Convolutional neural networks (CNN)
A convolutional neural network (CNN) is a type of deep learning architecture specifically designed for processing grid-structured data like images. Its defining operation is convolution: sliding small learnable filters (typically 3x3 or 5x5 pixels) across the input image to detect local patterns like edges, corners, and textures. By stacking many convolutional layers, the network learns to recognize increasingly complex features, from simple edges in early layers to object parts and full objects in deeper layers.
A typical CNN architecture consists of convolutional layers (feature extraction), pooling layers (spatial downsampling to reduce computation), and fully connected layers (classification). Modern CNNs add batch normalization (stabilizes training), residual/skip connections (enables very deep networks like ResNet), and squeeze-and-excitation blocks (channel attention). Popular architectures include VGG, ResNet, EfficientNet, ConvNeXt, and the convolutional backbones used in YOLO detectors.

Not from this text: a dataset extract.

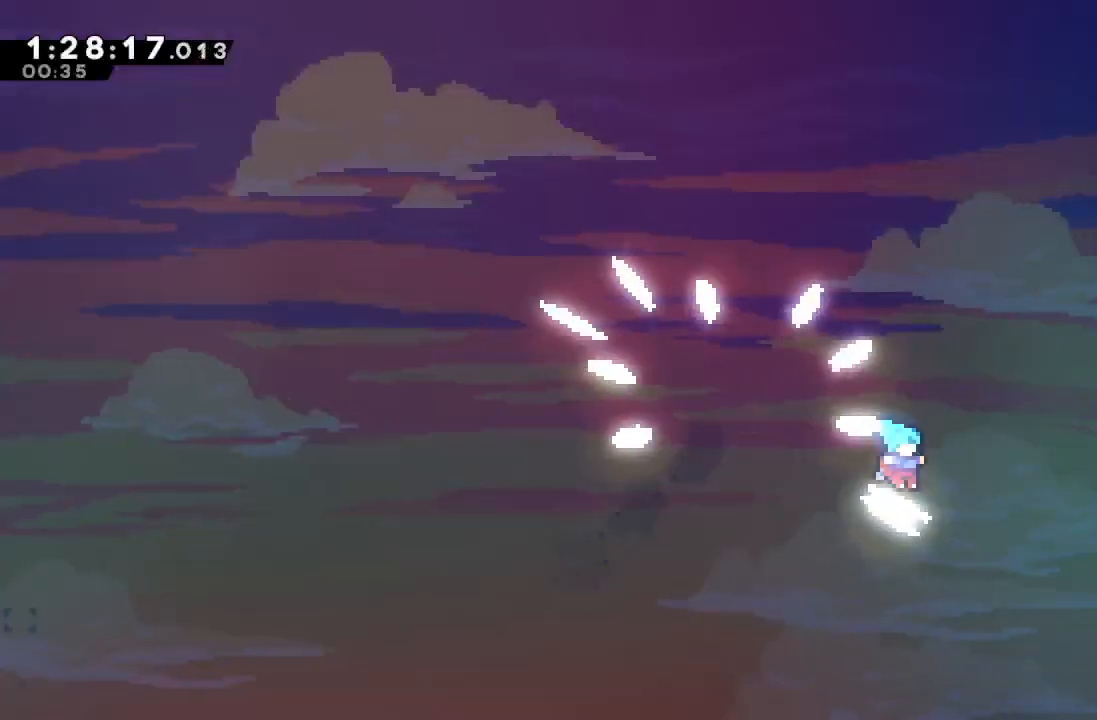
Gameplay with a controller (PlayStation layout); each line is a JSON object with the inputs held at the frame after it. "events" lists button and stick changes between this image and that frame as [ms after this image, input, new state], when the widget could be followed in between. Not read: L3 R3.
{"buttons": [], "left_stick": "center", "right_stick": "center", "events": []}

CNNs dominated computer vision from 2012 (AlexNet) through 2020 and remain widely used, especially for real-time and edge deployment where their efficient local computation is an advantage over transformer architectures. Most object detection and segmentation models still use CNN backbones (ResNet, CSPDarknet, EfficientNet) as feature extractors, even when paired with transformer-based detection heads.